Many hospitals use a system of bar codes to scan instruments, drapes, and portable pieces of equipment into a master list of surgical supplies that becomes the inventory from which to draw upon as needed. As inventory is used to stock surgical trays or is assigned to a specific operating room, the same bar code may be scanned, designating that the items have been removed from stock and are in transport for a specific upcoming surgery and/or surgeon. Bar coding allows Central Sterile and Central Supply to keep an accurate accounting of inventory on hand and supplies that need to be ordered.
The Chief of Surgery or Faculty Surgeon often favors specific instruments and will have a standing request for their inclusion in his assigned surgical tray. Bar coding allows Central Sterile the specificity to assign instruments through computer scan, guaranteeing their availability at a moment’s notice, even for a specific user.
The use of bar codes is a quick and efficient way to track medical supplies and instruments as they travel to and from various departments, whether from Central Sterile to the operating room or from surgery to be washed, wrapped, and autoclaved for re-sterilization.
The efficacy of bar coding is dependent upon both electronic and computer functionality. In the event that either fails, color coding on asset tagging continues to ensure continuity and safety of procedures that govern communication between Biomedical and Central Sterile departments.

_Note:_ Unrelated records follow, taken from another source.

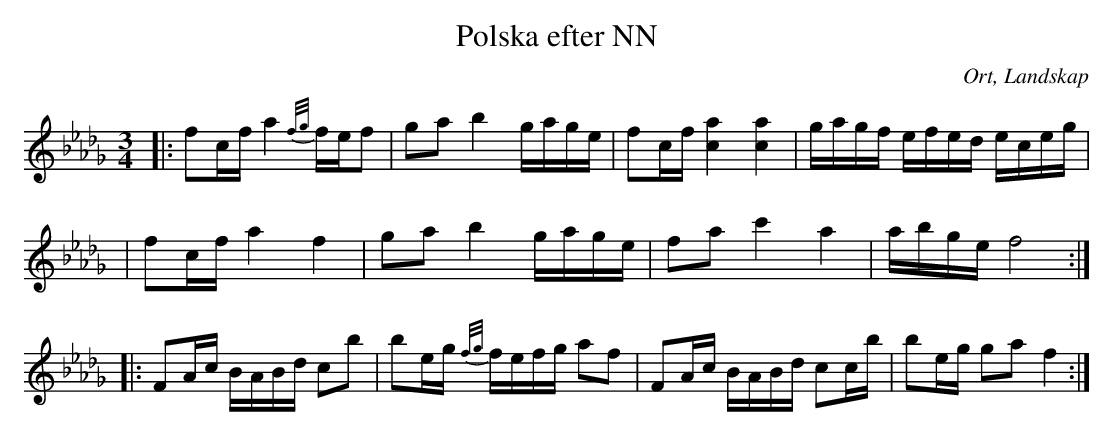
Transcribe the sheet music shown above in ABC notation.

X:1
T:Polska efter NN
O:Ort, Landskap
M:3/4
L:1/8
K:Bbm
|:fc/f/ a2 {f/g/}f/e/f|ga b2 g/a/g/e/|fc/f/ [c2a2] [c2a2]|g/a/g/f/ e/f/e/d/ e/c/e/g/|
|fc/f/ a2 f2|ga b2 g/a/g/e/|fa c'2 a2| a/b/g/e/ f4:|
|:FA/c/ B/A/B/d/ cb|be/g/ {f/g/}f/e/f/g/ af|FA/c/ B/A/B/d/ cc/b/|be/g/ ga f2:|
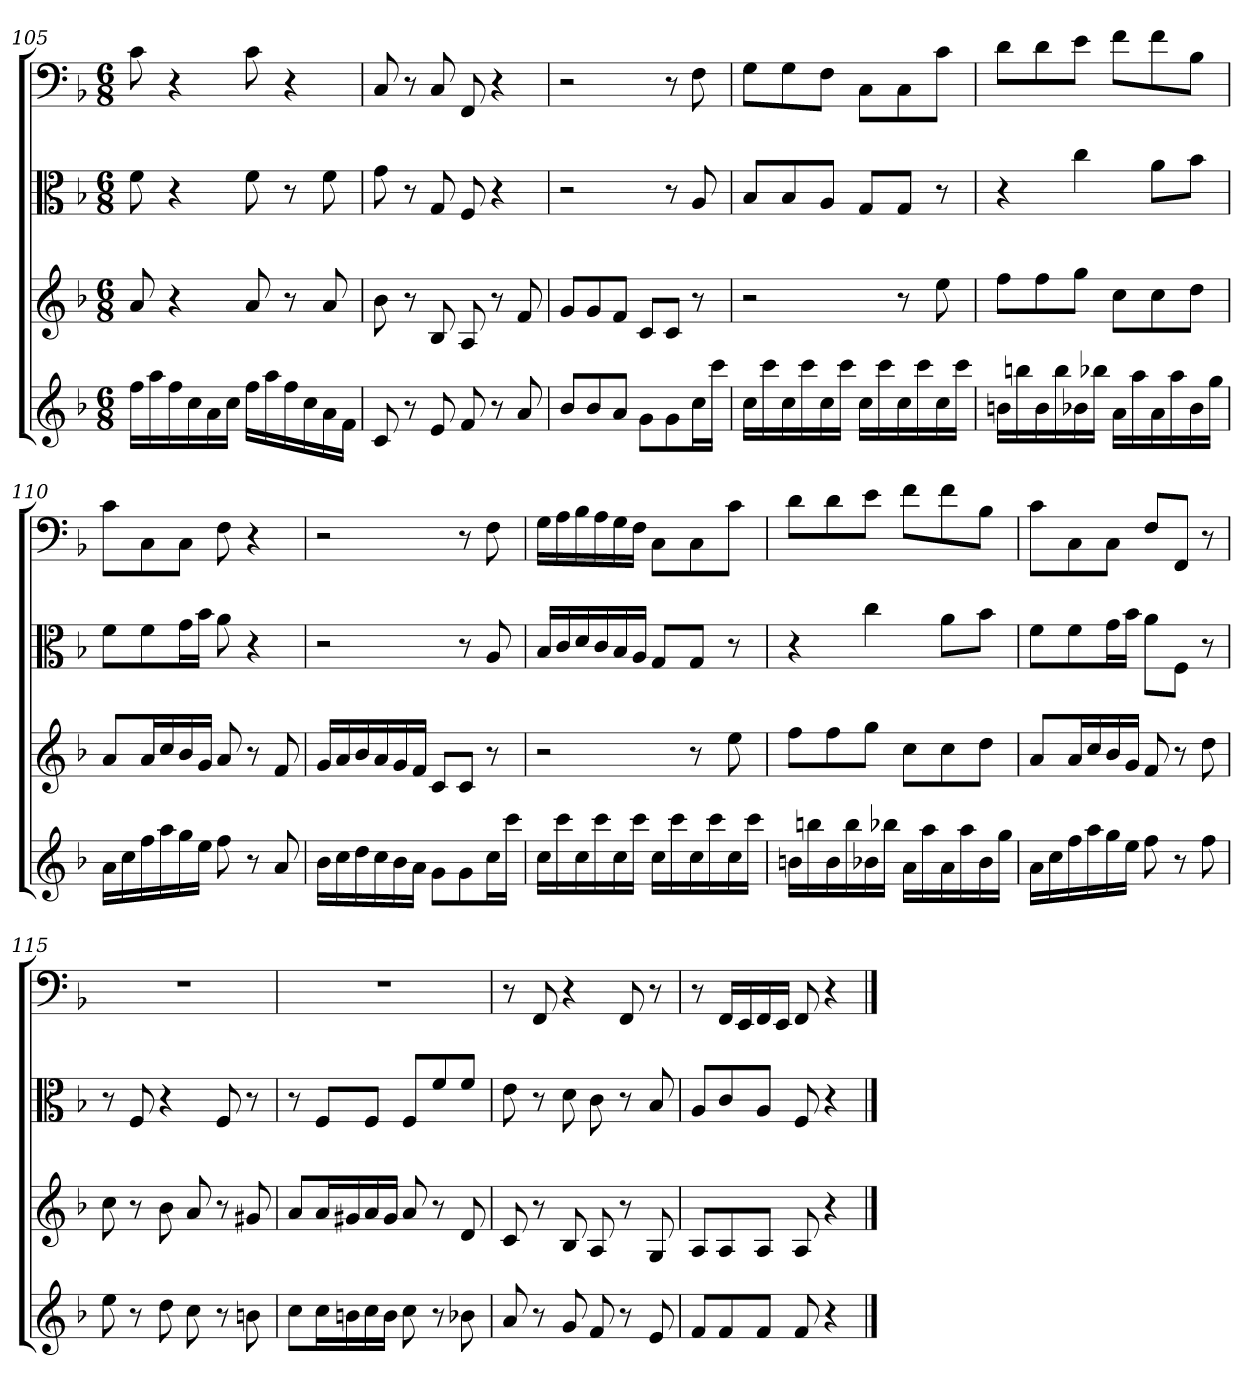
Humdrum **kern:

Asset tags are labels that are affixed to supplies and instruments to provide identification and tracking throughout the hospital setting. They may be constructed of paper, vinyl, or a synthetic material. A variety of top coatings can be applied to protect them from harmful effects associated with cleaning chemicals. Some are composed of a foil-type product that is available in silver and gold. Labels may be permanent or removable to meet the need for change-outs and relabeling due to track servicing. Tamper-evident tags are also available that shed when removal is attempted. Asset tags may be coded only by color and a numerical system or also equipped with a bar code for scanning and tracking. They are either directly applied to surgical drapes and larger pieces of equipment or affixed to the exteriors of opaque plastic that is used to wrap instruments before sterilizing.
Color coding on asset tags is often a less expensive alternative for smaller hospitals and outpatient surgical clinics for which software programs using bar codes are not cost effective. However, bar codes do provide superior tracking capability. A surgical nurse or medical technician anywhere in the hospital can locate a missing surgical tray or find a smaller piece of medical equipment by imputing the assigned bar code into the station’s computer.
Although labels may be one of the smallest items used in the daily operation of the Biomedical and Central Sterile departments in a hospital, they are of primary importance. Hospital management seeking to improve patient care, mitigate risk factors, and better coordinate activities between departments should consider implementing the use of color coding, asset tags, and bar codes.